Anche i recenti Europei 2012 organizzati in Polonia e Ucraina, sono stati l’occasione per una trasformazione radicale delle strutture sportive di queste due nazioni. Proprio a Kiev, la capitale ucraina in cui si è disputata la finale, si è compiuta la maestosa ristrutturazione di uno stadio già esistente. La struttura è nota come Olympic Stadium anche se il nome originale era lo “Stadio Rosso”: costruito nel 1923, ha subito diverse modifiche e ristrutturazioni fino all’arrivo di Euro 2012, che è stata l’occasione per restituirgli un’immagine differente.

Il “nuovo stadio” prevede l’utilizzo di materiali innovativi e d’effetto, come per esempio la copertura realizzata con una membrana filigrana traslucida che protegge dal sole ma crea un effetto di luce diffusa. La stessa struttura che sostiene la copertura, costituita da ottanta capriate radiali che uniscono gli anelli esterni a quelli interni della copertura, è un capolavoro di ingegneria addolcito con immagini che richiamano il sole lungo la parte interna della membrana di copertura.

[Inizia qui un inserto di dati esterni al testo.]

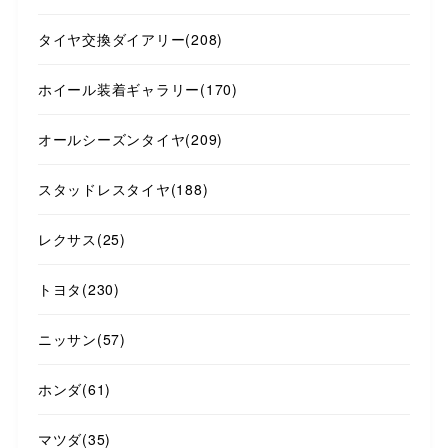
タイヤ交換ダイアリー
(208)
ホイール装着ギャラリー
(170)
オールシーズンタイヤ
(209)
スタッドレスタイヤ
(188)
レクサス
(25)
トヨタ
(230)
ニッサン
(57)
ホンダ
(61)
マツダ
(35)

La ristrutturazione di uno stadio non comporta solo il cambiamento dell’immagine esterna dell’edificio ma una riqualificazione dell’area di pertinenza, in quanto tutto ciò che circonda lo stadio subisce un restyling che dà origine ad un nuovo landscape urbano.

Ma una grande manifestazione sportiva può scatenare anche polemiche di altra natura, se con l’evento si vogliono in realtà nascondere aspetti negativi della propria cultura. Nell’estate del 2008 si scatenò una forte polemica sulle olimpiadi in Cina: il Paese asiatico investì molto e sfruttò la manifestazione sportiva per cercare di risollevare l’immagine della Repubblica Cinese, ma non fu sufficiente. Atleti, giornalisti, politici e registi alimentarono infatti il boicottaggio alla manifestazione accusando la Cina di mancanza di democrazia al suo interno, alto tasso di inquinamento e poca sensibilità di fronte alla vicenda che la vede coinvolta nelle guerre in Sudan.

Un evento di importanza internazionale può essere sicuramente l’occasione per migliorare l’immagine e l’economia di una nazione, che può investire nello sport per uscire da una situazione difficile. L’augurio, in qualsiasi caso, è che lo sport vinca su tutto, soprattutto dove ce n’è veramente bisogno.